==== Фрагмент документа

Трудно представить себе другую женщину, которая могла быть столь самоотверженной и уступчивой, как Аида Михайловна. Я бы, например, при всем моем глубочайшем уважении и даже восхищении Мессингом, не могла быть такой. Слишком уж моторной и болезненно-чувствительной реакцией он обладал. Причем, относилось это к самым незначительным мелочам. К примеру, стоило кому-то задержаться, прийти на три-пять минут позже условленного — скандал. Мессинг никогда не спрашивал о причинах вашей задержки. Если причина была серьезной, он это чувствовал и озабоченно молчал, если же это было просто неряшливое отношение ко времени, то неизменно раздраженно повторял:
— Безобразие, панэмаете!
Возбужденный, с мечущимися глазами, с отвислой дрожащей нижней губой, с трясущимися руками, он часто был не очень-то приятен. И прикуривал одну сигарету от другой. Но сам был очень пунктуален и даже педантичен.
Во время этих сцен Аида Михайловна тактично смягчала его порывы, находила умные и нужные слова утешения, ласково называла его — «Вольфочка».
А «Вольфочка» слушал ее, иронично скашивал глаза, но постепенно сменял гнев на милость и успокаивался.
В такие минуты я недоумевала — кто же кого гипнотизирует?»
Мессинги жили в полном соответствии с русской пословицей: «Мужчина — голова семьи, женщина — шея». При этом Аида Михайловна окружила мужа плотным кольцом заботы, которой он прежде не знал и которой ему так не хватало. Лунгина пишет, как впервые увидела их вместе в Тбилиси, после выступления: «Аида Михайловна заботливо разрезала Вольфу Григорьевичу кусочки мяса, размешивала сахар в его стакане с чаем. А он сидел беспомощный, безынициативный, расслабленный. Видно, что он изрядно устал. Да ничего удивительного. Уже на его первом выступлении я заметила, что своим психологическим опытам он отдается всецело, исступленно, и уже ни на что другое у него не остается сил. На сцене он всегда в состоянии нервного напряжения, да не только сам нервничает, но и всех зрителей в зале заставляет быть в напряжении».

========
==== Исходные записи

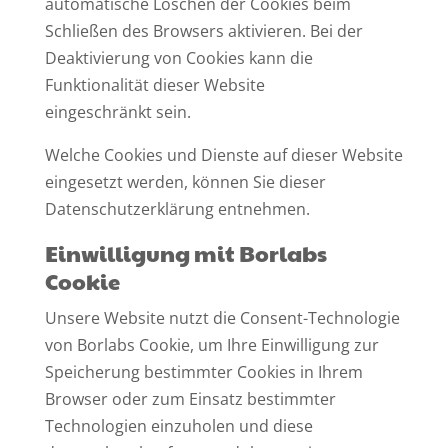
automatische Löschen der Cookies beim
Schließen des Browsers aktivieren. Bei der
Deaktivierung von Cookies kann die
Funktionalität dieser Website
eingeschränkt sein.
Welche Cookies und Dienste auf dieser Website
eingesetzt werden, können Sie dieser
Datenschutzerklärung entnehmen.
Einwilligung mit Borlabs
Cookie
Unsere Website nutzt die Consent-Technologie
von Borlabs Cookie, um Ihre Einwilligung zur
Speicherung bestimmter Cookies in Ihrem
Browser oder zum Einsatz bestimmter
Technologien einzuholen und diese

========

*Задания:*
(A) Перечислите по отрывку о Мессинге все действия Аиды Михайловны во время сцен, которые устраивал ее муж.
(B) Перепишите часть отрывка о Мессинге, которая открывается словами «Во время этих» и заканчивается словами «милость и успокаивался.», заменив «Вольфочка» на «Вольфушка».
(C) Напишите продолжение отрывка о Мессинге и его жене, начиная сразу после его последнего предложения.

*Ответы к заданиям:*
(A)
- тактично смягчала его порывы;
- находила умные и нужные слова утешения;
- ласково называла его «Вольфочка».

(B)
Во время этих сцен Аида Михайловна тактично смягчала его порывы, находила умные и нужные слова утешения, ласково называла его — «Вольфушка».
А «Вольфушка» слушал ее, иронично скашивал глаза, но постепенно сменял гнев на милость и успокаивался.

(C)
А вот другая зарисовка, уже о выступлении в Москве: «На сцене во время выступлений Мессинг кажется зрителям человеком не от мира сего. Его нервное состояние передается всем присутствующим, он буквально электризует зал. А в момент выполнения задания его взгляд мечется со зрителей на индуктора и обратно. Прикрывая ладонью рот, всхлипывая, словно после рыданий, он шепчет «мамочка», и создается впечатление, что перед вами беспомощный человек, в лихорадке. Но в домашней обстановке он совершенно преображался. Спокойный, ласковый, расположенный к шутливости, предупредительный и галантный. Между сценическим его образом и поведением в быту не было видимой связи, могущей хоть что-нибудь прояснить».